BEGIN
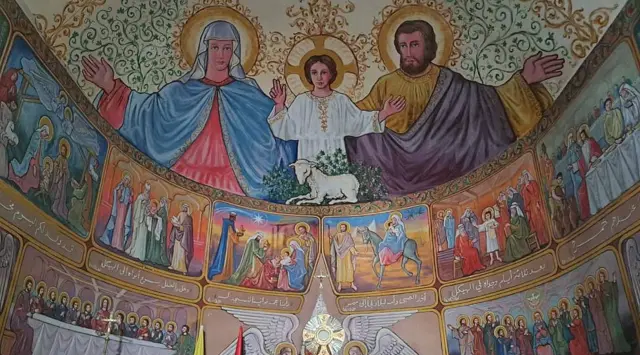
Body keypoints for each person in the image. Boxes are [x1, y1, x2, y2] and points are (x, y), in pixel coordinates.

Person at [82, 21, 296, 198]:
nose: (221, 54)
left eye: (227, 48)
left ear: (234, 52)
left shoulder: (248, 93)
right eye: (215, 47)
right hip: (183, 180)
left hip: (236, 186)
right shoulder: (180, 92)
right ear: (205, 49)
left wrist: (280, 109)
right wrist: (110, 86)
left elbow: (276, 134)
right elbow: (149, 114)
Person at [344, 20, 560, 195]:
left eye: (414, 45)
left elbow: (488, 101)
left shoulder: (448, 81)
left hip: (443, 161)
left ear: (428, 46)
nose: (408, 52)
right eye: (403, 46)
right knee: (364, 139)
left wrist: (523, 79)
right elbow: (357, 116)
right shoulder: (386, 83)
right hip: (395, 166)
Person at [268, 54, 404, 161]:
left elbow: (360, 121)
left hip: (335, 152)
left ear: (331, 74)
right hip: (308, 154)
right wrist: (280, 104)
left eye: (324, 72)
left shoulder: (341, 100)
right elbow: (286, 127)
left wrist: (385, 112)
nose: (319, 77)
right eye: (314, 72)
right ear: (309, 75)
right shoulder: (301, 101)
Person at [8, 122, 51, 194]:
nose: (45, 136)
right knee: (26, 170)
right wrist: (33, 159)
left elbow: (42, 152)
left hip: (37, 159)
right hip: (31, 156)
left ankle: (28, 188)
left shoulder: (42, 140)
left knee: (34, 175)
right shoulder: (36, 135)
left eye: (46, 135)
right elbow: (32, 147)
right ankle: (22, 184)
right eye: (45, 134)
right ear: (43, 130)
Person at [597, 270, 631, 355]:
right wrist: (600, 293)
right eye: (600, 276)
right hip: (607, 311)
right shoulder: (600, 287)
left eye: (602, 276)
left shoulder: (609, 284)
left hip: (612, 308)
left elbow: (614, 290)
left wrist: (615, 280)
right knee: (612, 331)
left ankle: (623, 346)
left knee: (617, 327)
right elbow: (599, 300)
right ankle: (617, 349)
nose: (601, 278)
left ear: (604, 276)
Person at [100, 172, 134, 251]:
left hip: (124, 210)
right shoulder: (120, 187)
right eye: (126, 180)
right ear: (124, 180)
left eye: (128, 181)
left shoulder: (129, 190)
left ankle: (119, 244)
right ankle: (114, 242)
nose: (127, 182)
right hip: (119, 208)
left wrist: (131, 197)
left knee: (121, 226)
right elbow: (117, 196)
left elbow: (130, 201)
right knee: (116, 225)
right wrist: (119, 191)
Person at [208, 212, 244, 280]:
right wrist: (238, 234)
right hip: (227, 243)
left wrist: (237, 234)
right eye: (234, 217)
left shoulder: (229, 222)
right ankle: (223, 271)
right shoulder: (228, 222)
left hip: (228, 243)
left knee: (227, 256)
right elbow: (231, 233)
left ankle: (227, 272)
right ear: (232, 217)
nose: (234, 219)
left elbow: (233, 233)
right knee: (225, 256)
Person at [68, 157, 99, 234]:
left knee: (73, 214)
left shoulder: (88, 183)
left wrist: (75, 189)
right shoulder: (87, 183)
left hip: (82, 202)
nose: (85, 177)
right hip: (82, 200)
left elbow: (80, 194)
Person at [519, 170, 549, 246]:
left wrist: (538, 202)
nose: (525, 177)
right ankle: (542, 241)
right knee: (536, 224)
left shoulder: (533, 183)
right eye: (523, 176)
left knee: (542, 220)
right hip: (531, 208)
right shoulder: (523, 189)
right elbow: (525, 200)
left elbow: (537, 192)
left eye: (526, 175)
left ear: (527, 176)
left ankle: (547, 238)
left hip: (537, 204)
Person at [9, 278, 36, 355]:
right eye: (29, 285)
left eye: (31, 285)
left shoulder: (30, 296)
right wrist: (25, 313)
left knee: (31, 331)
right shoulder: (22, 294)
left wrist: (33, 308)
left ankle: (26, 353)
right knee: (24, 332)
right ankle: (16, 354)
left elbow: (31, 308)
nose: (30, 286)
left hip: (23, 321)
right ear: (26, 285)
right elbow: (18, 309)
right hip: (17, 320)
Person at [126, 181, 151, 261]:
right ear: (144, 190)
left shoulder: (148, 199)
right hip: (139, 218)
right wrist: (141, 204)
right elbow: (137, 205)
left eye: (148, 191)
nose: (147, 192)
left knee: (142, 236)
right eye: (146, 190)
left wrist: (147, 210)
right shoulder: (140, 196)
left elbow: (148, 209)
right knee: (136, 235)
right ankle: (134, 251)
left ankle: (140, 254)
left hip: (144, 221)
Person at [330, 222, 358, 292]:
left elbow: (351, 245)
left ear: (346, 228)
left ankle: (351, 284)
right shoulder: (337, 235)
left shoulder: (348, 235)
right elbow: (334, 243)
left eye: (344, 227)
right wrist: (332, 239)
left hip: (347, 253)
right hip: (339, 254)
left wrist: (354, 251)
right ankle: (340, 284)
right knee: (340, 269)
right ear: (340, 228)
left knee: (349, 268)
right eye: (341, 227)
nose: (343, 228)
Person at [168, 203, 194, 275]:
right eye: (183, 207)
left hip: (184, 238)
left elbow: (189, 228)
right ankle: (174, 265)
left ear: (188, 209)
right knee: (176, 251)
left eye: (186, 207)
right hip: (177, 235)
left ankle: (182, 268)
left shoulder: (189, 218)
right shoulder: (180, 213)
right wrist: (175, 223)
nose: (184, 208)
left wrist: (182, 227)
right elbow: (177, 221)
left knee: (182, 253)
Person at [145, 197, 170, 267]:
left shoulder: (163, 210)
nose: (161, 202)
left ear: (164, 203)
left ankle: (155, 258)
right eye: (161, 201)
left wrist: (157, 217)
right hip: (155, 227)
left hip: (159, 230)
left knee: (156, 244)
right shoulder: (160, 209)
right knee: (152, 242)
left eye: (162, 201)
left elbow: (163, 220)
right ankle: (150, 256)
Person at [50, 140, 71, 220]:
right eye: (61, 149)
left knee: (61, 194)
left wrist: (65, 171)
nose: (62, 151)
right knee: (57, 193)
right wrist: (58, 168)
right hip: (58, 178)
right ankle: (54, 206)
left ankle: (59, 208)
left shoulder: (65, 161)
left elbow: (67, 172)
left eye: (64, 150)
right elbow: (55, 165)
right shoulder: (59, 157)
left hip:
END
About this task:
From the records above, extract exactly and only the lines that begin at the line with "nose: (45, 136)" and stop after the line with "left knee: (542, 220)".

Answer section:
nose: (45, 136)
right knee: (26, 170)
right wrist: (33, 159)
left elbow: (42, 152)
left hip: (37, 159)
right hip: (31, 156)
left ankle: (28, 188)
left shoulder: (42, 140)
left knee: (34, 175)
right shoulder: (36, 135)
left eye: (46, 135)
right elbow: (32, 147)
right ankle: (22, 184)
right eye: (45, 134)
right ear: (43, 130)
Person at [597, 270, 631, 355]:
right wrist: (600, 293)
right eye: (600, 276)
right hip: (607, 311)
right shoulder: (600, 287)
left eye: (602, 276)
left shoulder: (609, 284)
left hip: (612, 308)
left elbow: (614, 290)
left wrist: (615, 280)
right knee: (612, 331)
left ankle: (623, 346)
left knee: (617, 327)
right elbow: (599, 300)
right ankle: (617, 349)
nose: (601, 278)
left ear: (604, 276)
Person at [100, 172, 134, 251]:
left hip: (124, 210)
right shoulder: (120, 187)
right eye: (126, 180)
right ear: (124, 180)
left eye: (128, 181)
left shoulder: (129, 190)
left ankle: (119, 244)
right ankle: (114, 242)
nose: (127, 182)
right hip: (119, 208)
left wrist: (131, 197)
left knee: (121, 226)
right elbow: (117, 196)
left elbow: (130, 201)
right knee: (116, 225)
right wrist: (119, 191)
Person at [208, 212, 244, 280]:
right wrist: (238, 234)
right hip: (227, 243)
left wrist: (237, 234)
right eye: (234, 217)
left shoulder: (229, 222)
right ankle: (223, 271)
right shoulder: (228, 222)
left hip: (228, 243)
left knee: (227, 256)
right elbow: (231, 233)
left ankle: (227, 272)
right ear: (232, 217)
nose: (234, 219)
left elbow: (233, 233)
right knee: (225, 256)
Person at [68, 157, 99, 234]:
left knee: (73, 214)
left shoulder: (88, 183)
left wrist: (75, 189)
right shoulder: (87, 183)
left hip: (82, 202)
nose: (85, 177)
right hip: (82, 200)
left elbow: (80, 194)
Person at [519, 170, 549, 246]:
left wrist: (538, 202)
nose: (525, 177)
right ankle: (542, 241)
right knee: (536, 224)
left shoulder: (533, 183)
right eye: (523, 176)
left knee: (542, 220)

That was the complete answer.